**EXERCISE DIRECTIONS:** Copy the data below word for word, leaving out the pictures.

**Dataset records:**
<<<<
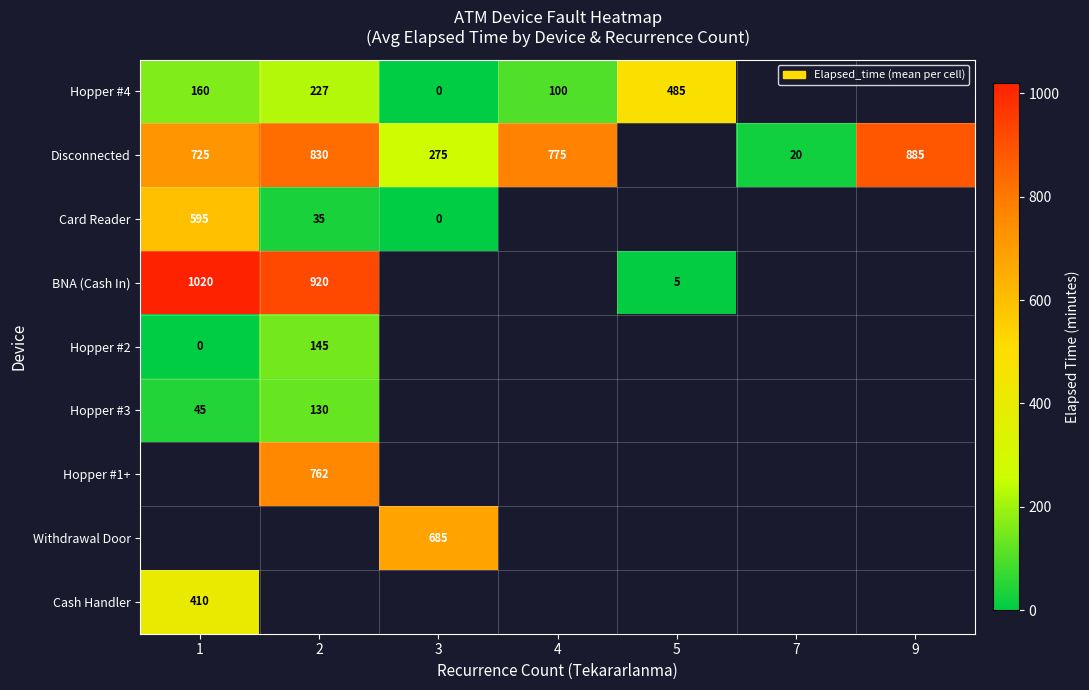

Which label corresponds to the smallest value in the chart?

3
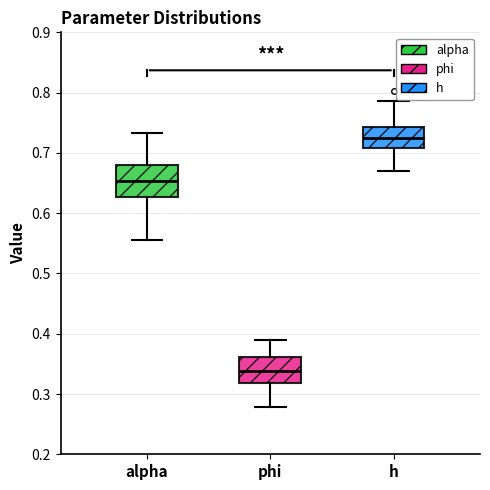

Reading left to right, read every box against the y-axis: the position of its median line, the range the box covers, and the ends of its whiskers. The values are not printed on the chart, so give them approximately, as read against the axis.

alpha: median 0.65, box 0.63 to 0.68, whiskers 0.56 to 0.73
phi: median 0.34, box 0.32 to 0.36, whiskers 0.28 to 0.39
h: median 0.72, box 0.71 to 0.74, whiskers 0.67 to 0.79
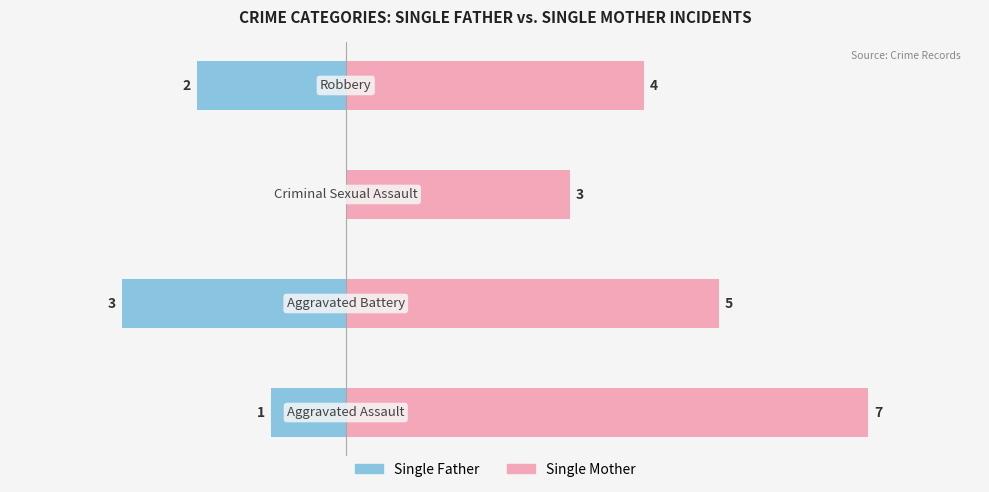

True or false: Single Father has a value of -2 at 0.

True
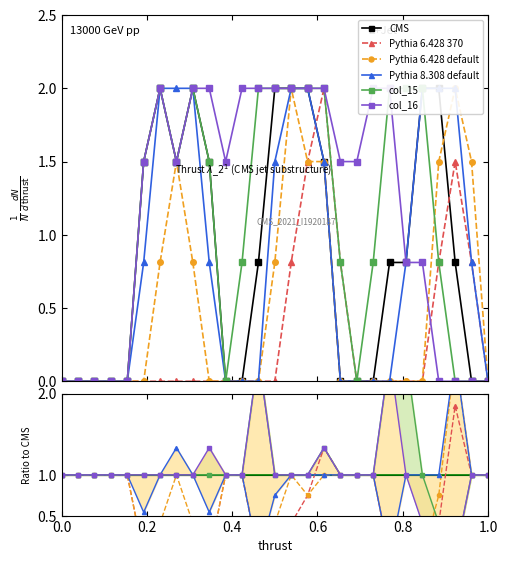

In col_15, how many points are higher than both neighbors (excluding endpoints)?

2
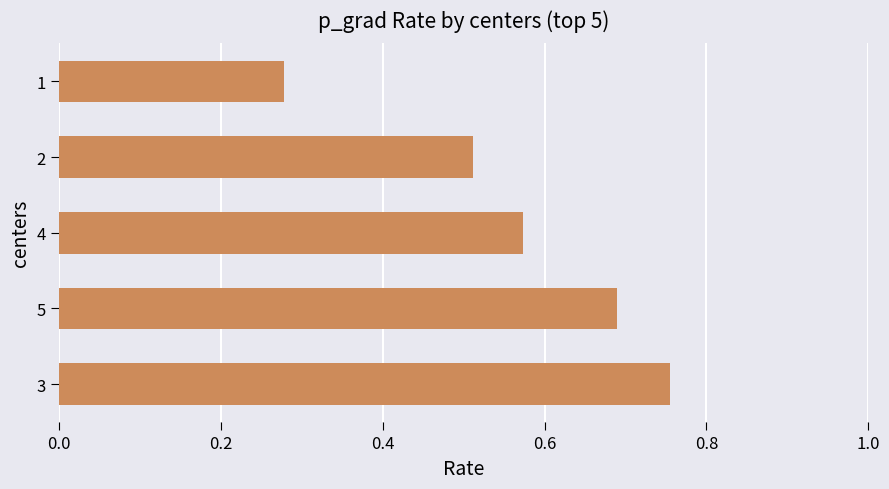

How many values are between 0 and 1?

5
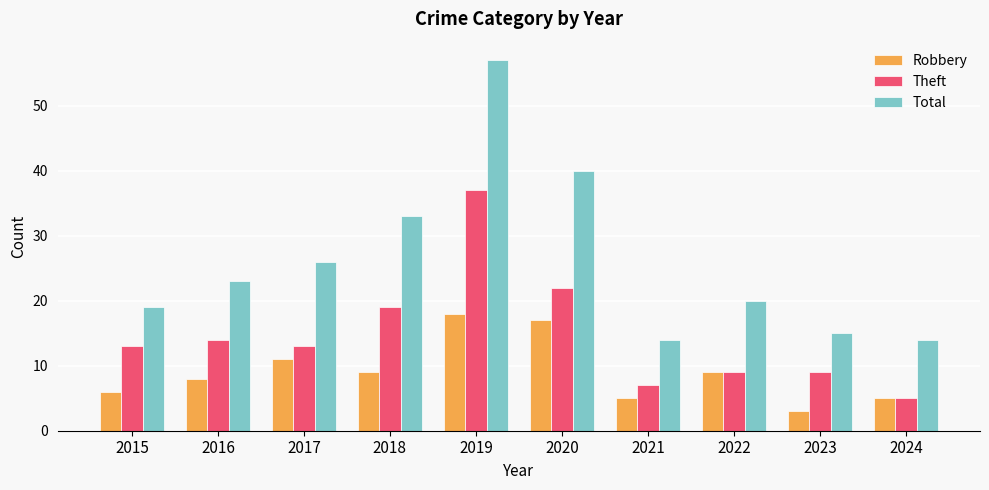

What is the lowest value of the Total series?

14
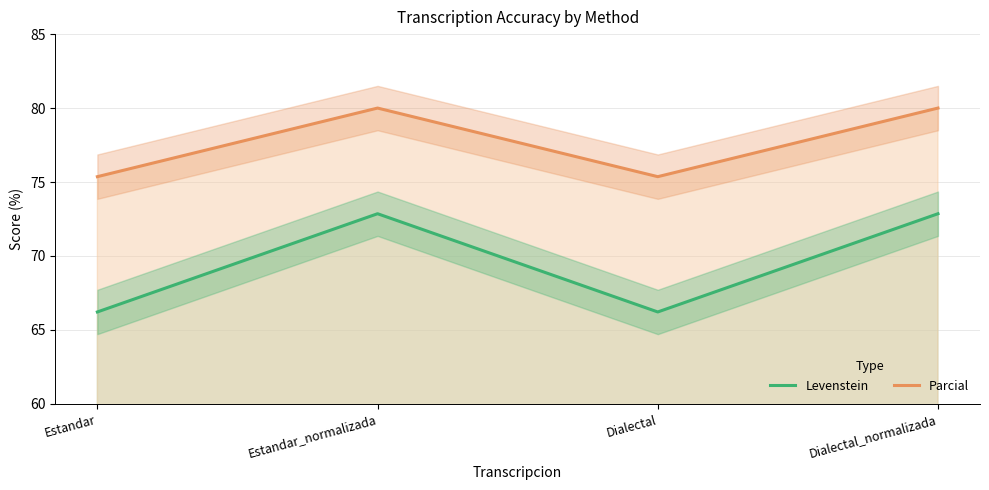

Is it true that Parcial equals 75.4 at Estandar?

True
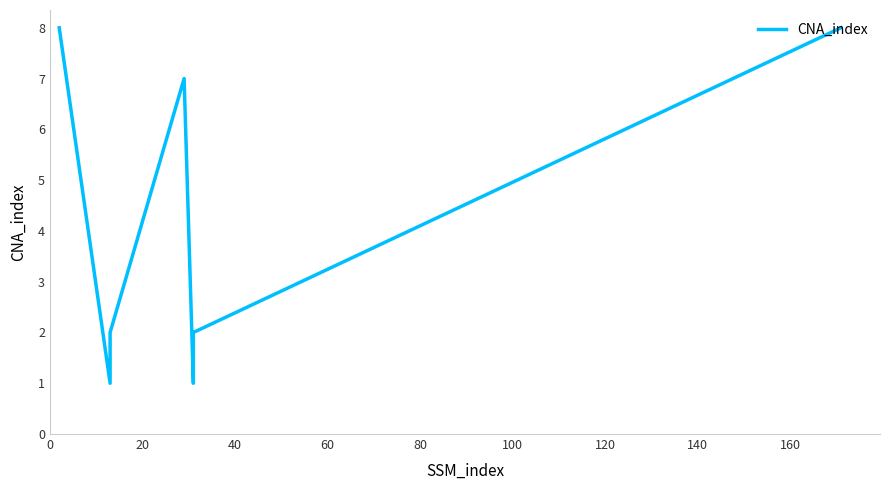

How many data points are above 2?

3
>>>>
**FINISHED TASK:**
Which label corresponds to the smallest value in the chart?

3

Reading left to right, read every box against the y-axis: the position of its median line, the range the box covers, and the ends of its whiskers. The values are not printed on the chart, so give them approximately, as read against the axis.

alpha: median 0.65, box 0.63 to 0.68, whiskers 0.56 to 0.73
phi: median 0.34, box 0.32 to 0.36, whiskers 0.28 to 0.39
h: median 0.72, box 0.71 to 0.74, whiskers 0.67 to 0.79

True or false: Single Father has a value of -2 at 0.

True

In col_15, how many points are higher than both neighbors (excluding endpoints)?

2

How many values are between 0 and 1?

5

What is the lowest value of the Total series?

14

Is it true that Parcial equals 75.4 at Estandar?

True

How many data points are above 2?

3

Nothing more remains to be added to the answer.